[4.] A certain King being sick, one pray'd that he might reign as long as the Sun and Moon should endure, and the Prince his Son after him.
[4.] Some Scholars having a spight against their Master, because of his Harshness to them, resolved to play him some trick; so knowing him to be a very Curious neat Man, they daubed the Railes of the Stairs with some Tar. Now the Master coming down in the Dark, laid his Hands in it, which set him into a terrible feu'd; so he call'd all his Schollars, and took them into strict Examination; but, suspecting one above the rest, he was very sharp upon him, urging him to confess it, telling him he did it. The Boy utterly denied it; but the Master was the more pressing upon him. Indeed, said the Lad, with all the Asseverations imaginable, I did it not, but if you please, I'll tell you who had a hand in it: Hereupon the Master thought to have found out the Truth, and so very eagerly asked him who? Your Worship, Sir, says he: Whereupon he was dismissed, with the applause of all his Fellows, for his Ingenuity.

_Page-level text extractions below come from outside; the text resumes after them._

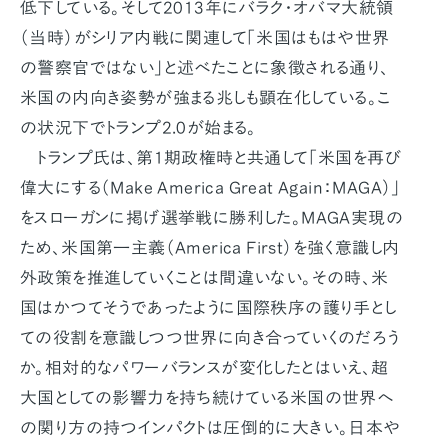
低下している。そして2013年にバラク・オバマ大統領
（当時）がシリア内戦に関連して「米国はもはや世界
の警察官ではない」と述べたことに象徴される通り、
米国の内向き姿勢が強まる兆しも顕在化している。こ
の状況下でトランプ2.0が始まる。
トランプ氏は、第1期政権時と共通して「米国を再び
偉大にする（Make America Great Again：MAGA）」
をスローガンに掲げ選挙戦に勝利した。MAGA実現の
ため、米国第一主義（America First）を強く意識し内
外政策を推進していくことは間違いない。その時、米
国はかつてそうであったように国際秩序の護り手とし
ての役割を意識しつつ世界に向き合っていくのだろう
か。相対的なパワーバランスが変化したとはいえ、超
大国としての影響力を持ち続けている米国の世界へ
の関り方の持つインパクトは圧倒的に大きい。日本や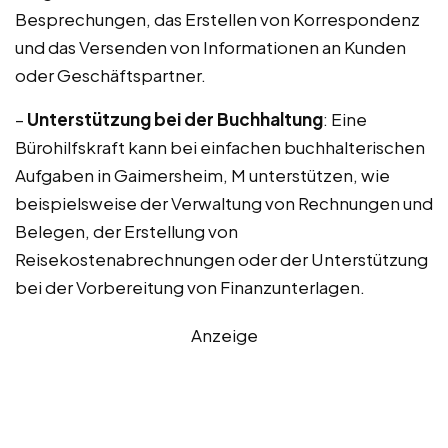
Besprechungen, das Erstellen von Korrespondenz
und das Versenden von Informationen an Kunden
oder Geschäftspartner.
–
Unterstützung bei der Buchhaltung
: Eine
Bürohilfskraft kann bei einfachen buchhalterischen
Aufgaben in Gaimersheim, M unterstützen, wie
beispielsweise der Verwaltung von Rechnungen und
Belegen, der Erstellung von
Reisekostenabrechnungen oder der Unterstützung
bei der Vorbereitung von Finanzunterlagen.
Anzeige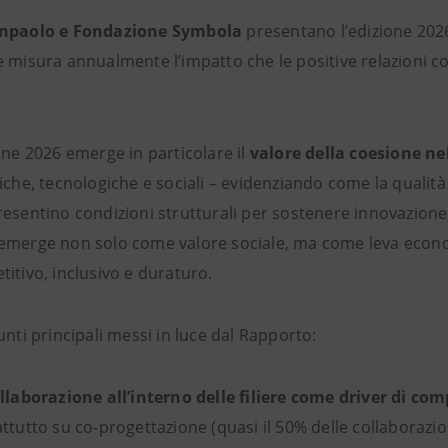
anpaolo e Fondazione Symbola
presentano l’edizione 202
 misura annualmente l’impatto che le positive relazioni co
one 2026 emerge in particolare il
valore della coesione ne
iche, tecnologiche e sociali – evidenziando come la qualità de
esentino condizioni strutturali per sostenere innovazione, 
emerge non solo come valore sociale, ma come leva econom
itivo, inclusivo e duraturo.
unti principali messi in luce dal Rapporto:
llaborazione all’interno delle filiere come driver di com
ttutto su co-progettazione (quasi il 50% delle collaborazioni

[26.] In a discourse at Table, wherein they chiefly treated of strange things, and one among them said, that he had a piece of the Hawthorn Tree in a Box, which always bloom'd on Christmass day for many years together, and at last was robb'd of it by some of the Parliament Forces, and could never get it again. Why, says one, how could it live and bloom as you say without some earth, or the Sun's influence? Why, says he, d'ye think if it have that vertue to bloom on Christmass-day, that it had not the vertue also to bloom without the help of the Sun or earth? and so let out some Oaths to confirm it.

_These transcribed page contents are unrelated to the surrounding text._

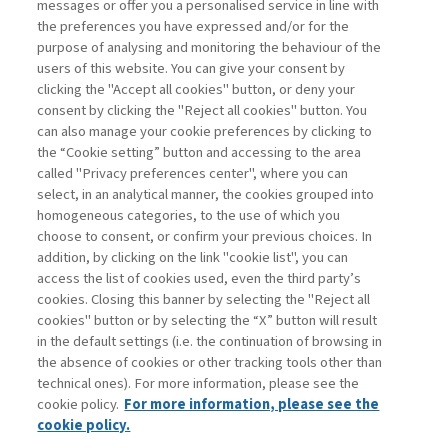
SFIDE ...
messages or offer you a personalised service in line with
the preferences you have expressed and/or for the
di Paola Cillo
purpose of analysing and monitoring the behaviour of the
users of this website. You can give your consent by
clicking the "Accept all cookies" button, or deny your
consent by clicking the "Reject all cookies" button. You
La consultazione dei libri è riservata esclusivamente
can also manage your cookie preferences by clicking to
agli abbonati Premium
the “Cookie setting” button and accessing to the area
called "Privacy preferences center", where you can
Accedi
Per registrati
Per abbonati
Legenda:
select, in an analytical manner, the cookies grouped into
homogeneous categories, to the use of which you
choose to consent, or confirm your previous choices. In
addition, by clicking on the link "cookie list", you can
access the list of cookies used, even the third party’s
cookies. Closing this banner by selecting the "Reject all
cookies" button or by selecting the “X” button will result
in the default settings (i.e. the continuation of browsing in
Contatti
the absence of cookies or other tracking tools other than
Abbonamenti
technical ones). For more information, please see the
Archivio rubriche
cookie policy.
For more information, please see the
Privacy
cookie policy.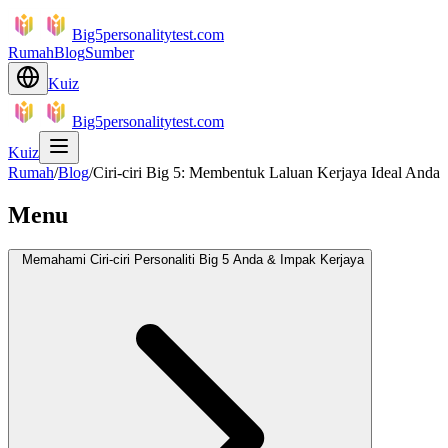
Big5personalitytest.com
Rumah
Blog
Sumber
Kuiz
Big5personalitytest.com
Kuiz
Rumah
/
Blog
/
Ciri-ciri Big 5: Membentuk Laluan Kerjaya Ideal Anda
Menu
Memahami Ciri-ciri Personaliti Big 5 Anda & Impak Kerjaya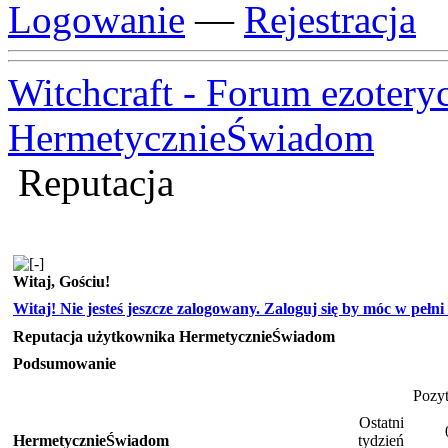
Logowanie
—
Rejestracja
Witchcraft - Forum ezotery
HermetycznieŚwiadom
Reputacja
Witaj, Gościu!
Witaj! Nie jesteś jeszcze zalogowany. Zaloguj się by móc w pełni k
Reputacja użytkownika HermetycznieŚwiadom
Podsumowanie
Pozy
Ostatni
HermetycznieŚwiadom
tydzień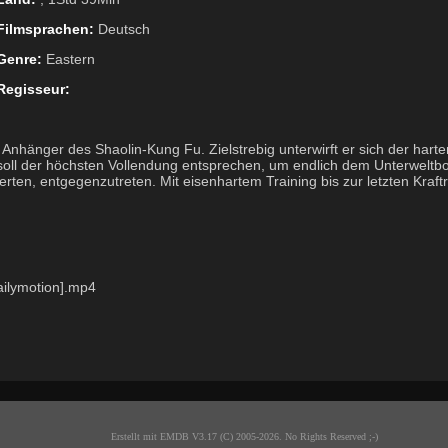
Filmsprachen:
Deutsch
Genre:
Eastern
Regisseur:
er Anhänger des Shaolin-Kung Fu. Zielstrebig unterwirft er sich der har
oll der höchsten Vollendung entsprechen, um endlich dem Unterweltb
sierten, entgegenzutreten. Mit eisenhartem Training bis zur letzten Kraft
ailymotion].mp4
Erstellt mit EMDB V3.17 (C) 2005-2026. No Rights Reserved ;-)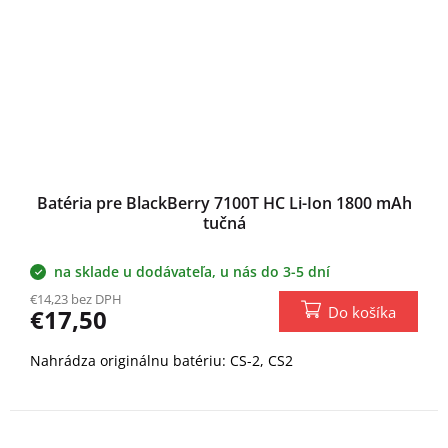
Batéria pre BlackBerry 7100T HC Li-Ion 1800 mAh
tučná
na sklade u dodávateľa, u nás do 3-5 dní
€14,23 bez DPH
Do košíka
€17,50
Nahrádza originálnu batériu: CS-2, CS2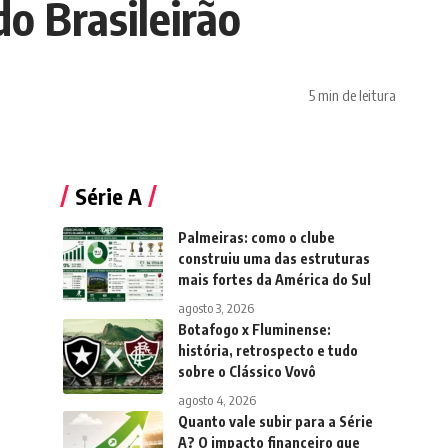
do Brasileirão
5 min de leitura
Série A
Palmeiras: como o clube
construiu uma das estruturas
mais fortes da América do Sul
agosto 3, 2026
Botafogo x Fluminense:
história, retrospecto e tudo
sobre o Clássico Vovô
agosto 4, 2026
Quanto vale subir para a Série
A? O impacto financeiro que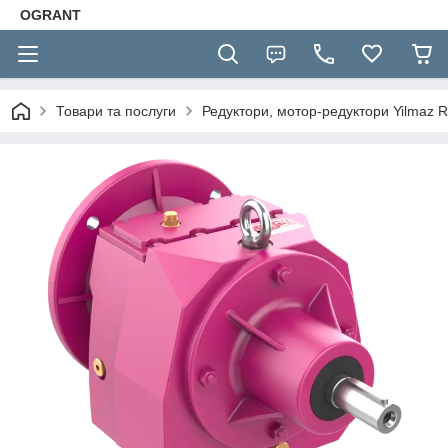
OGRANT
Товари та послуги
Редуктори, мотор-редуктори Yilmaz R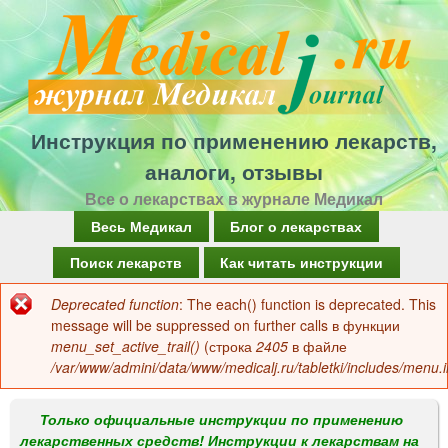
Перейти
к
основному
содержанию
Инструкция по применению лекарств,
аналоги, отзывы
Все о лекарствах в журнале Медикал
Г
Весь Медикал
Блог о лекарствах
л
Поиск лекарств
Как читать инструкции
а
Deprecated function
: The each() function is deprecated. This
Сообщение
в
message will be suppressed on further calls в функции
об
menu_set_active_trail()
(строка
2405
в файле
н
/var/www/admini/data/www/medicalj.ru/tabletki/includes/menu.i
ошибке
о
е
Только официальные инструкции по применению
лекарственных средств! Инструкции к лекарствам на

But another being by, to fit him in his Story; and to make it appear to be truth (as you know it was) began to confirm what t'other had said, with some Oaths too. For, says he, I my self have seen that Haw thorn Tree bloom a hundred Christmas-day, and if I were to say a Hundred more, I should not lie; and I went once thither, when they were come to the Berries, which were red, large and hard; and so took some of them, and button'd me a Suit and Coat with it, as the fashion is now (for you know our fashion in England for Cloaths never alters) and when I and some others were at Church together upon Christmass day in the morning, little thinking of it, about Ten of the Clock precisely (he swore) that the branches sprung out so fast and so thick, that he was covered all over with them; insomuch that he lookt as if he had been in a Wood, and so heavy they were upon him, that he could not stir till one went out of the Church and fetcht an Axe, and cut away all the Boughs, that he might see his way out; and when they had done, he went home in this posture to his lodging; and swore also, that there was as much Wood cut off, as serv'd him all that Winter for fewel to his Chamber; but however, says he, I had rather be at the charge of the Wood than to be served so agen. But Gentlemen I tell you this to confirm what that worthy Gentleman told you before: whereas you were in doubt for a great while whether it was truth or no: but I hope there's no doubt now: and so swore it agen.
[78.] One demanded of a wild yong Gentleman the reason why he would sel his land? who answered because he hoped to go to heven, which he could not possibly do til he forsook earth.
[91.]Learning hath fed me, yet I know no letter,
I have liv'd among books, yet am never the better:
I have eaten up the Muses, yet I know not a verse,
What student is this, I pray you rehearse?
Resolution, A Worme bred in a booke.